Alghamdi Elham, Rushe Ellen, Mac Namee Brian, Greene Derek
University College Dublin, Dublin, Ireland.
Appl Netw Sci. 2020;5(1):98. doi: 10.1007/s41109-020-00340-9. Epub 2020 Dec 11.
In many real applications of semi-supervised learning, the guidance provided by a human oracle might be "noisy" or inaccurate. Human annotators will often be imperfect, in the sense that they can make subjective decisions, they might only have partial knowledge of the task at hand, or they may simply complete a labeling task incorrectly due to the burden of annotation. Similarly, in the context of semi-supervised community finding in complex networks, information encoded as pairwise constraints may be unreliable or conflicting due to the human element in the annotation process. This study aims to address the challenge of handling noisy pairwise constraints in overlapping semi-supervised community detection, by framing the task as an outlier detection problem. We propose a general architecture which includes a process to "clean" or filter noisy constraints. Furthermore, we introduce multiple designs for the cleaning process which use different type of outlier detection models, including autoencoders. A comprehensive evaluation is conducted for each proposed methodology, which demonstrates the potential of the proposed architecture for reducing the impact of noisy supervision in the context of overlapping community detection.

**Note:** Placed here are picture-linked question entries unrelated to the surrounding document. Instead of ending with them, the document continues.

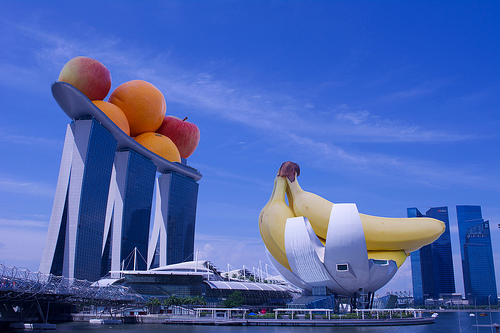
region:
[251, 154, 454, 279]
huge bananas bunch on top of building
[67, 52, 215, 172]
fruits on top of buldings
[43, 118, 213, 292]
three tall skyscraper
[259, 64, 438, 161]
blue sky with soft coulds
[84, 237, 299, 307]
white roof tops on large building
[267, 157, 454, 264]
large bright yellow bananas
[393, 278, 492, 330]
City near clear water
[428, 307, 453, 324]
two white boats on the water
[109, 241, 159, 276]
white poles coming down a pole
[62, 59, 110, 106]
mango on top of a steal structure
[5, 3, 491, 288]
the sky is blue.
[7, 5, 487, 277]
clouds in the sky.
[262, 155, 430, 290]
bananas in a bunch.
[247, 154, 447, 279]
the banana is yellow.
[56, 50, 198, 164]
apples and oranges on a building.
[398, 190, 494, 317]
building in the background.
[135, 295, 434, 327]
boat in the water.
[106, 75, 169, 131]
the fruit is orange.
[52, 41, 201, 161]
fruit stacked in a pile.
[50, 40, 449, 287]
the fruit is big.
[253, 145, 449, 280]
the bananas on top of the building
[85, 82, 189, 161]
the oranges on top of the building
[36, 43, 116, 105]
the peach on top of the building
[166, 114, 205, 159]
the apple on top of the building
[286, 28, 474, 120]
the sky is blue and peaceful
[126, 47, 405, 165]
a cloud in the sky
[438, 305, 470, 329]
the water is calm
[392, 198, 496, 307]
the buildings are tall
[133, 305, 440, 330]
the marina next to the buildings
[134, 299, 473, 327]
the marina is empty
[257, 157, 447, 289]
Banana in a building bowl.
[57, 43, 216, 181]
Oranges on the board.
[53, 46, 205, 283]
Three bulidings and a board on top.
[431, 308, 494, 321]
boats on the water.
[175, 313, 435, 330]
A dock on the water.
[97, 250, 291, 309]
A cruise ship.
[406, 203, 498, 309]
High rise building.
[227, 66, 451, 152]
clouds in the sky.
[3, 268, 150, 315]
A bridge oer the water.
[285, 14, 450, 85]
The sky is blue.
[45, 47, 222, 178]
huge oranges and apples on top of building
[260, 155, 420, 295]
huge bananas on top of building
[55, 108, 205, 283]
3 shiny buildings under the oranges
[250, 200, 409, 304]
white tulip-shaped building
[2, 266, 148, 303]
coil-like bridge over the wwater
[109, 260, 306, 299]
shorter building with white roofs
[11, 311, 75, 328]
boat going under the bridge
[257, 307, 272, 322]
small red structure between the rectangular arches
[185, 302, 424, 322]
row of white rectangular arches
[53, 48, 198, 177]
3 oranges and 2 apples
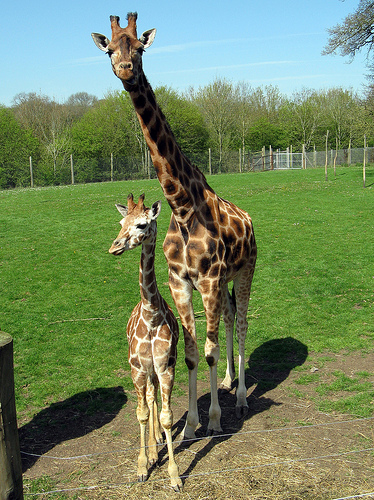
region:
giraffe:
[0, 160, 132, 459]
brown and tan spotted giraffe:
[89, 179, 199, 496]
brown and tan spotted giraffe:
[93, 15, 288, 457]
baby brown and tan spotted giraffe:
[73, 160, 208, 483]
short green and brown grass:
[14, 185, 76, 227]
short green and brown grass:
[23, 241, 91, 289]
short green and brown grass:
[0, 289, 83, 326]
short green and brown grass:
[40, 328, 114, 383]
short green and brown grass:
[56, 405, 111, 459]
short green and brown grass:
[289, 364, 360, 438]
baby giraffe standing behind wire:
[98, 189, 196, 487]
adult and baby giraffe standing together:
[82, 9, 276, 489]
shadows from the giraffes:
[131, 299, 317, 487]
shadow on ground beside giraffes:
[17, 369, 125, 490]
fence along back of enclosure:
[30, 143, 362, 190]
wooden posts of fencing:
[24, 147, 368, 176]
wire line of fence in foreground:
[18, 417, 372, 498]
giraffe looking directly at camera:
[93, 7, 288, 446]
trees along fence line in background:
[14, 65, 359, 165]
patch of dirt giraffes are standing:
[41, 342, 363, 499]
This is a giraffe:
[98, 183, 184, 497]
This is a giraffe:
[86, 11, 278, 455]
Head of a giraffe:
[91, 172, 162, 268]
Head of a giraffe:
[87, 10, 161, 90]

在半监督学习的许多实际应用中,人类专家提供的指导可能是“有噪声的”或不准确的。从某种意义上说,人工标注者往往并不完美,因为他们会做出主观决策,可能对手头的任务只有部分了解,或者由于标注负担,他们可能只是错误地完成了标注任务。同样,在复杂网络中的半监督社区发现的背景下,由于标注过程中的人为因素,编码为成对约束的信息可能不可靠或相互冲突。本研究旨在通过将该任务构建为一个离群值检测问题,来应对在重叠半监督社区检测中处理有噪声成对约束的挑战。我们提出了一种通用架构,其中包括一个“清理”或过滤有噪声约束的过程。此外,我们为清理过程引入了多种设计,这些设计使用不同类型的离群值检测模型,包括自动编码器。对每种提出的方法进行了全面评估,这证明了所提出的架构在重叠社区检测的背景下减少有噪声监督影响的潜力。